EXERCISE PROMPT: Report the count of lines in the entries below that contain "rect", and leave out everything else.

DATA SUPPLIED:
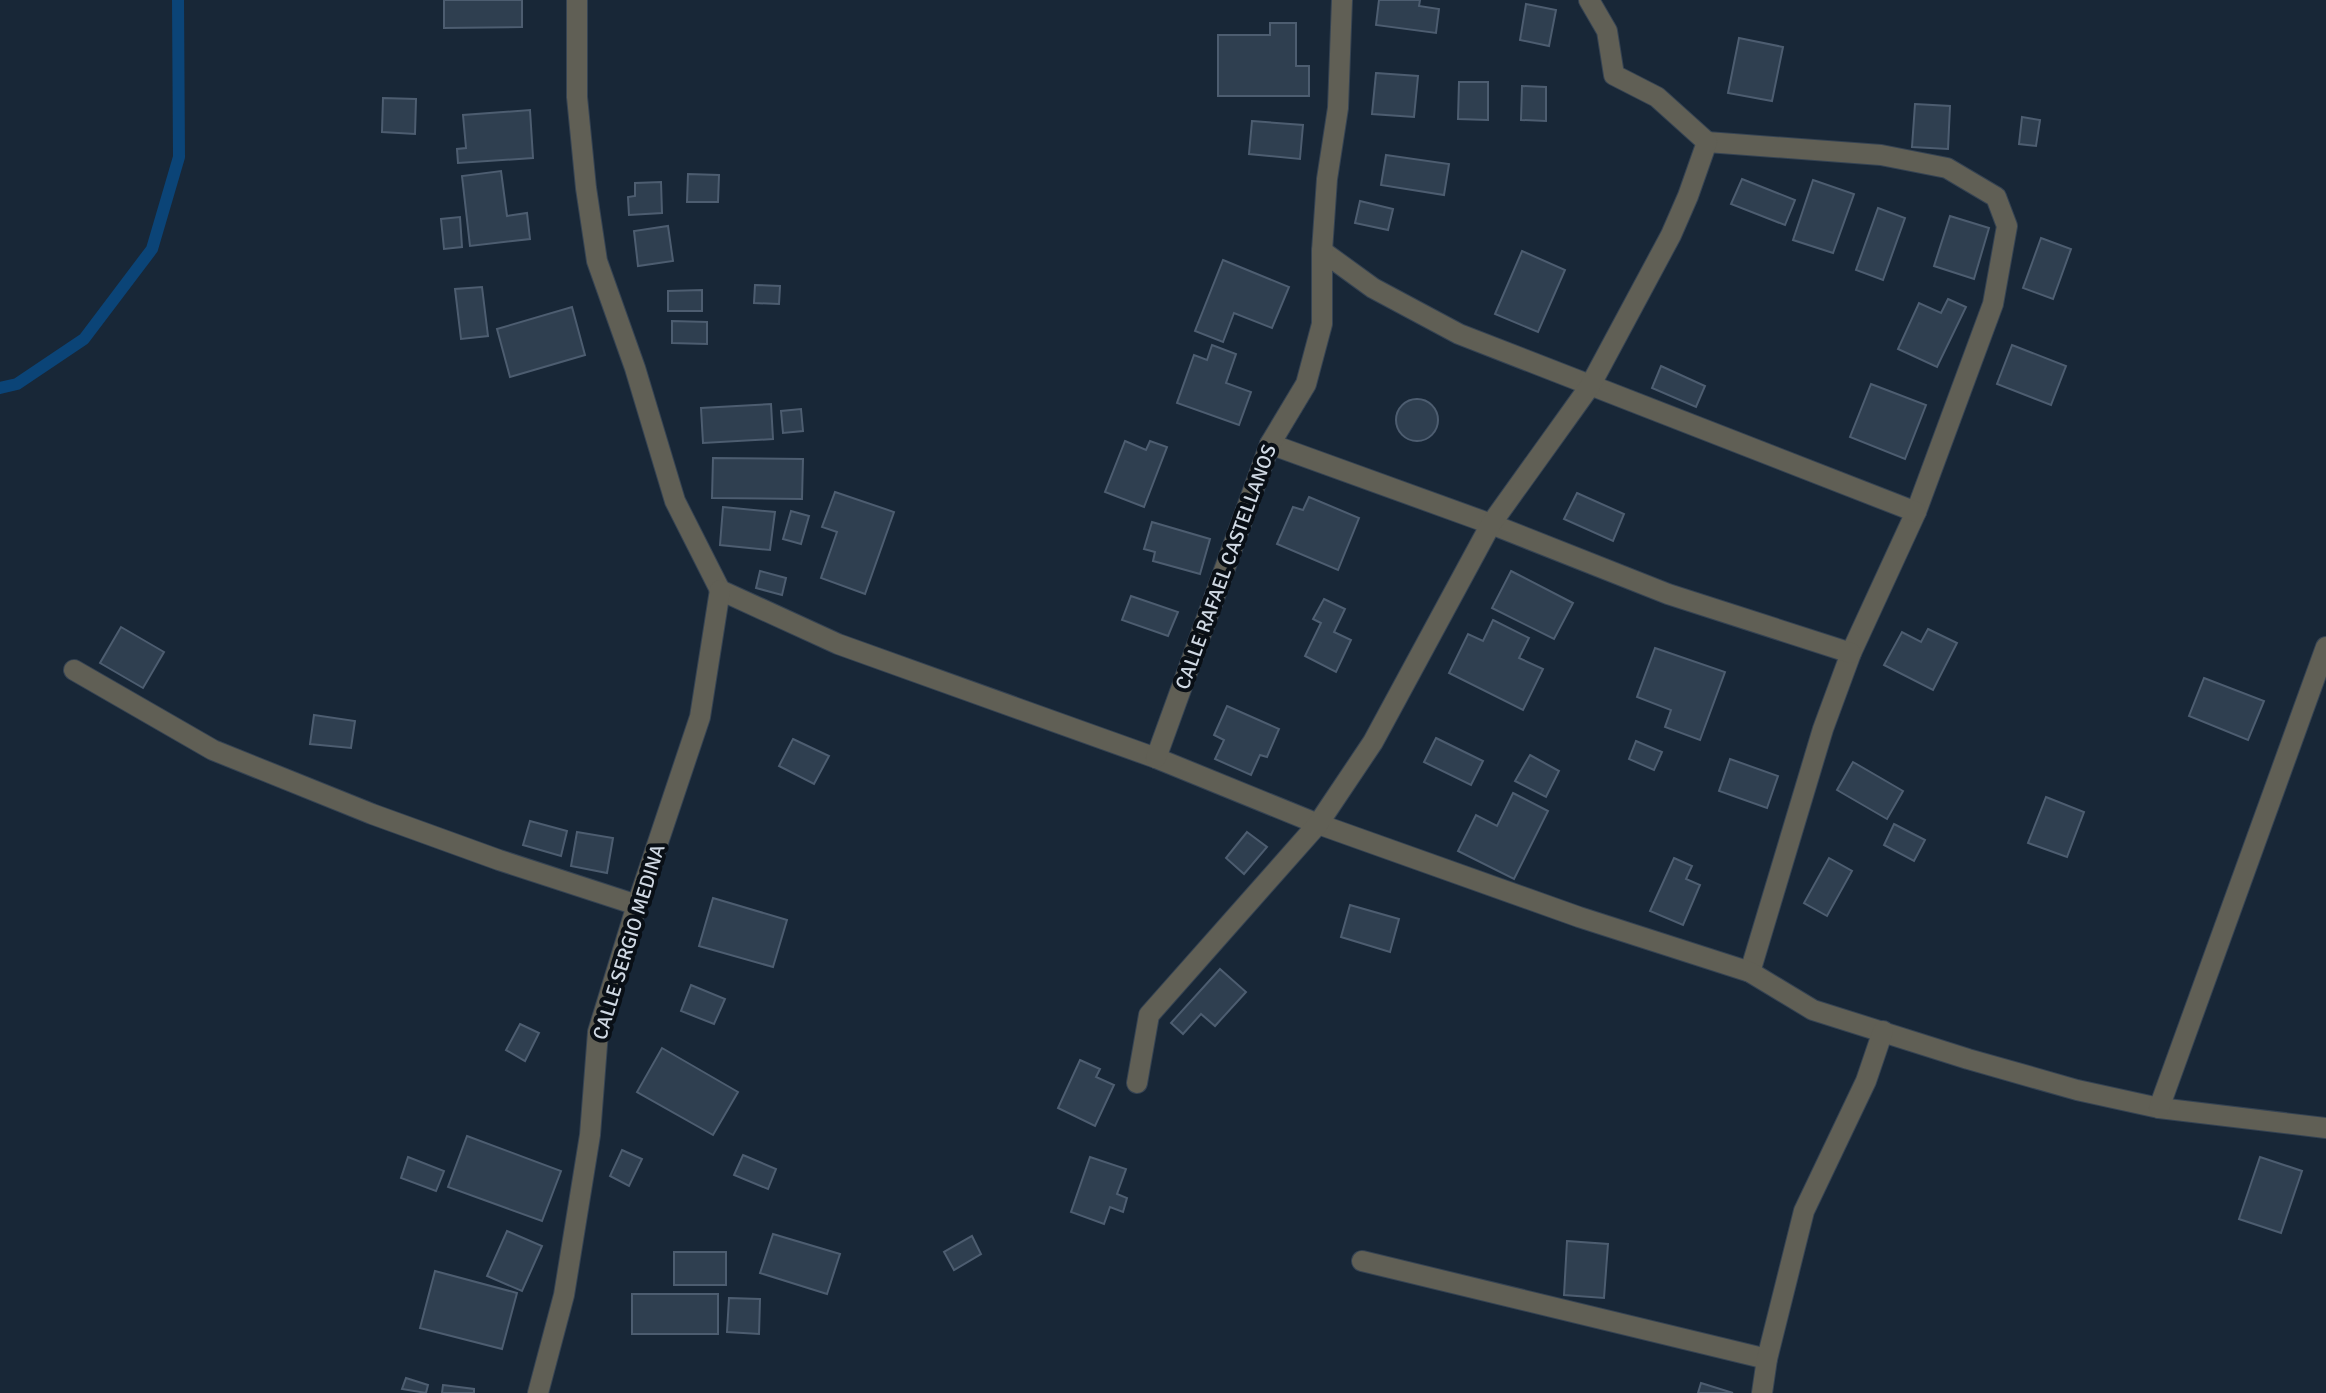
<svg xmlns="http://www.w3.org/2000/svg" width="2326" height="1393" font-family="Signika,sans-serif">
	<style>
		.lines { fill: none; stroke-linecap: round; stroke-linejoin: round }
		.stream { stroke: #0b4477; stroke-width: 12 }
		.building { fill: #2f3f50; stroke: #4d5d70; stroke-width: 2 }
		.minor-casing { stroke: #354353; stroke-width: 22 }
		.minor { stroke: #605f55; stroke-width: 20 }
		.labels { text-anchor: middle; dominant-baseline: central; stroke-width: 8; stroke-linejoin: round; paint-order: stroke }
		.street-label { font-size: 20px; fill: #d0d9e4; stroke: #090f16 }
	</style>
	<rect width="100%" height="100%" fill="#182737"/>
	<g class="lines">
		<polyline class="stream" points="0,388 17,384 84,339 152,249 179,157 178,0"/>
	</g>
	<g class="building">
		<polygon points="444,0 522,0 522,27 444,28"/>
		<polygon points="1379,0 1420,0 1419,6 1439,9 1436,33 1376,25"/>
		<polygon points="1526,4 1556,10 1549,46 1520,40"/>
		<polygon points="1270,23 1296,23 1296,66 1309,66 1309,96 1218,96 1218,35 1270,35"/>
		<polygon points="1739,38 1783,47 1772,101 1728,93"/>
		<polygon points="1376,73 1418,76 1414,117 1372,114"/>
		<polygon points="1459,82 1488,82 1488,120 1458,119"/>
		<polygon points="1522,86 1546,87 1546,121 1521,120"/>
		<polygon points="383,98 416,99 415,134 382,132"/>
		<polygon points="1915,104 1950,106 1948,149 1912,147"/>
		<polygon points="530,110 533,158 458,163 457,149 466,148 463,115"/>
		<polygon points="2022,117 2040,120 2036,146 2019,144"/>
		<polygon points="1252,121 1303,125 1300,159 1249,154"/>
		<polygon points="1386,155 1449,164 1444,195 1381,185"/>
		<polygon points="501,171 507,216 527,213 530,239 470,246 462,176"/>
		<polygon points="688,174 719,175 718,202 687,202"/>
		<polygon points="1742,179 1795,200 1785,225 1731,204"/>
		<polygon points="1813,180 1854,194 1833,253 1793,240"/>
		<polygon points="661,182 662,213 629,215 628,197 635,196 635,183"/>
		<polygon points="1360,201 1393,209 1388,230 1355,223"/>
		<polygon points="1878,208 1905,218 1883,280 1856,270"/>
		<polygon points="1950,216 1989,228 1974,279 1934,266"/>
		<polygon points="460,217 462,247 444,249 441,219"/>
		<polygon points="668,226 673,261 638,266 634,231"/>
		<polygon points="2041,238 2071,249 2053,299 2023,288"/>
		<polygon points="1522,251 1565,270 1538,332 1495,314"/>
		<polygon points="1223,260 1289,287 1272,328 1234,313 1223,342 1195,331"/>
		<polygon points="755,285 780,286 779,304 754,303"/>
		<polygon points="482,287 488,336 461,339 455,289"/>
		<polygon points="702,290 702,311 668,311 668,291"/>
		<polygon points="1948,299 1966,307 1937,367 1898,349 1919,303 1941,313"/>
		<polygon points="572,307 585,355 510,377 497,329"/>
		<polygon points="672,321 707,322 707,344 672,343"/>
		<polygon points="1212,345 1236,354 1226,383 1251,392 1239,425 1177,403 1194,355 1207,360"/>
		<polygon points="2012,345 2066,366 2051,405 1997,384"/>
		<polygon points="1661,366 1705,386 1696,407 1652,388"/>
		<polygon points="1871,384 1926,405 1905,459 1850,437"/>
		<circle cx="1417" cy="420" r="21"/>
		<polygon points="771,404 773,439 703,443 701,408"/>
		<polygon points="801,409 803,431 783,433 781,411"/>
		<polygon points="1125,441 1146,450 1150,441 1167,447 1144,507 1105,492"/>
		<polygon points="713,458 803,459 802,499 712,498"/>
		<polygon points="835,492 894,512 865,594 821,578 837,532 822,527"/>
		<polygon points="1577,493 1624,514 1613,541 1564,519"/>
		<polygon points="1309,497 1359,518 1338,570 1277,544 1293,507 1303,510"/>
		<polygon points="723,507 775,512 770,550 720,545"/>
		<polygon points="791,511 809,516 801,544 783,539"/>
		<polygon points="1152,522 1210,539 1200,574 1153,561 1155,552 1144,549"/>
		<polygon points="760,571 786,578 782,595 756,588"/>
		<polygon points="1511,571 1573,603 1554,639 1492,608"/>
		<polygon points="1131,596 1178,612 1168,636 1122,620"/>
		<polygon points="1324,599 1345,609 1334,632 1351,640 1336,672 1305,656 1321,623 1313,619"/>
		<polygon points="1493,620 1529,638 1519,658 1543,669 1523,710 1449,673 1468,634 1483,641"/>
		<polygon points="121,627 164,652 143,688 100,663"/>
		<polygon points="1928,629 1957,643 1933,690 1884,665 1902,632 1921,642"/>
		<polygon points="1655,648 1725,672 1700,740 1665,727 1671,710 1637,697"/>
		<polygon points="2204,678 2264,701 2248,740 2189,716"/>
		<polygon points="1227,706 1279,729 1267,757 1260,755 1251,775 1215,759 1224,740 1214,735"/>
		<polygon points="314,715 355,721 351,748 310,744"/>
		<polygon points="1436,738 1483,761 1471,785 1424,762"/>
		<polygon points="793,739 829,756 814,784 779,766"/>
		<polygon points="1636,741 1662,752 1654,770 1629,759"/>
		<polygon points="1530,755 1559,771 1546,797 1515,781"/>
		<polygon points="1730,759 1778,776 1767,808 1719,791"/>
		<polygon points="1853,762 1903,791 1887,819 1837,790"/>
		<polygon points="1513,793 1548,811 1514,879 1458,851 1476,815 1497,826"/>
		<polygon points="2046,797 2084,812 2067,857 2028,843"/>
		<polygon points="530,821 567,831 561,856 523,845"/>
		<polygon points="1894,824 1925,840 1914,861 1884,845"/>
		<polygon points="577,832 613,838 607,873 571,866"/>
		<polygon points="1247,832 1267,847 1244,874 1226,858"/>
		<polygon points="1674,858 1692,866 1686,879 1700,885 1683,925 1650,911"/>
		<polygon points="1829,858 1852,871 1827,916 1804,903"/>
		<polygon points="713,898 787,920 773,967 699,946"/>
		<polygon points="1350,905 1399,919 1390,952 1341,937"/>
		<polygon points="1220,969 1246,992 1215,1026 1201,1014 1183,1034 1171,1023"/>
		<polygon points="691,985 725,999 714,1024 681,1011"/>
		<polygon points="520,1024 539,1033 525,1061 506,1050"/>
		<polygon points="662,1048 738,1092 713,1135 637,1092"/>
		<polygon points="1080,1060 1100,1069 1096,1077 1114,1085 1095,1126 1058,1108"/>
		<polygon points="467,1136 561,1171 542,1221 448,1187"/>
		<polygon points="622,1150 642,1159 629,1186 610,1176"/>
		<polygon points="743,1155 776,1169 768,1189 734,1175"/>
		<polygon points="408,1157 444,1171 436,1191 401,1178"/>
		<polygon points="1090,1157 1126,1169 1117,1194 1127,1198 1123,1212 1110,1207 1104,1224 1071,1212"/>
		<polygon points="2260,1157 2302,1171 2281,1233 2239,1219"/>
		<polygon points="507,1231 542,1246 522,1291 487,1276"/>
		<polygon points="773,1234 840,1254 827,1294 760,1273"/>
		<polygon points="972,1236 981,1254 954,1270 944,1252"/>
		<polygon points="1567,1241 1608,1244 1604,1298 1564,1295"/>
		<rect x="674" y="1252" width="52" height="33"/>
		<polygon points="435,1271 517,1293 502,1349 420,1328"/>
		<rect x="632" y="1294" width="86" height="40"/>
		<polygon points="729,1298 760,1299 759,1334 727,1332"/>
		<polygon points="406,1378 428,1385 426,1393 402,1389"/>
		<polygon points="1701,1383 1733,1393 1698,1393"/>
		<polygon points="443,1385 474,1389 474,1393 442,1393"/>
	</g>
	<g class="lines">
		<defs>
			<g id="minor">
				<polyline points="577,0 577,97 586,188 597,261 635,368 675,501 720,590"/>
				<polyline points="1707,142 1881,155 1947,168 1996,197 2007,226 1993,304 1916,512 1851,653 1823,729 1750,972"/>
				<polyline points="1322,251 1373,288 1459,334 1916,512"/>
				<polyline points="1270,444 1491,524 1668,594 1851,653"/>
				<polyline points="720,590 838,644 1156,758 1318,824 1579,917 1750,972 1813,1010 1968,1059 2077,1090 2159,1108 2326,1128"/>
				<polyline points="74,670 213,750 372,814 499,860 637,905"/>
				<polyline points="1156,758 1270,444 1306,384 1322,324 1322,251 1327,179 1338,108 1342,0"/>
				<polyline points="1137,1083 1149,1015 1318,824 1373,742 1491,524 1590,386 1671,235 1688,196 1707,142 1657,97 1614,75 1607,31 1589,0"/>
				<polyline points="2159,1108 2326,647"/>
				<polyline points="1362,1261 1767,1359"/>
				<polyline points="538,1393 564,1295 590,1135 598,1032 637,905 700,717 720,590"/>
				<polyline points="1762,1393 1767,1359 1804,1211 1866,1081 1883,1031"/>
			</g>
		</defs>
		<use href="#minor" class="minor-casing"/>
		<use href="#minor" class="minor"/>
	</g>
	<g class="labels">
		<g class="street-label">
			<text transform="translate(1226 567) rotate(-70)">CALLE RAFAEL CASTELLANOS</text>
			<text transform="translate(629 942) rotate(-73)">CALLE SERGIO MEDINA</text>
		</g>
	</g>
</svg>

OUTPUT FOR THIS EXERCISE: 3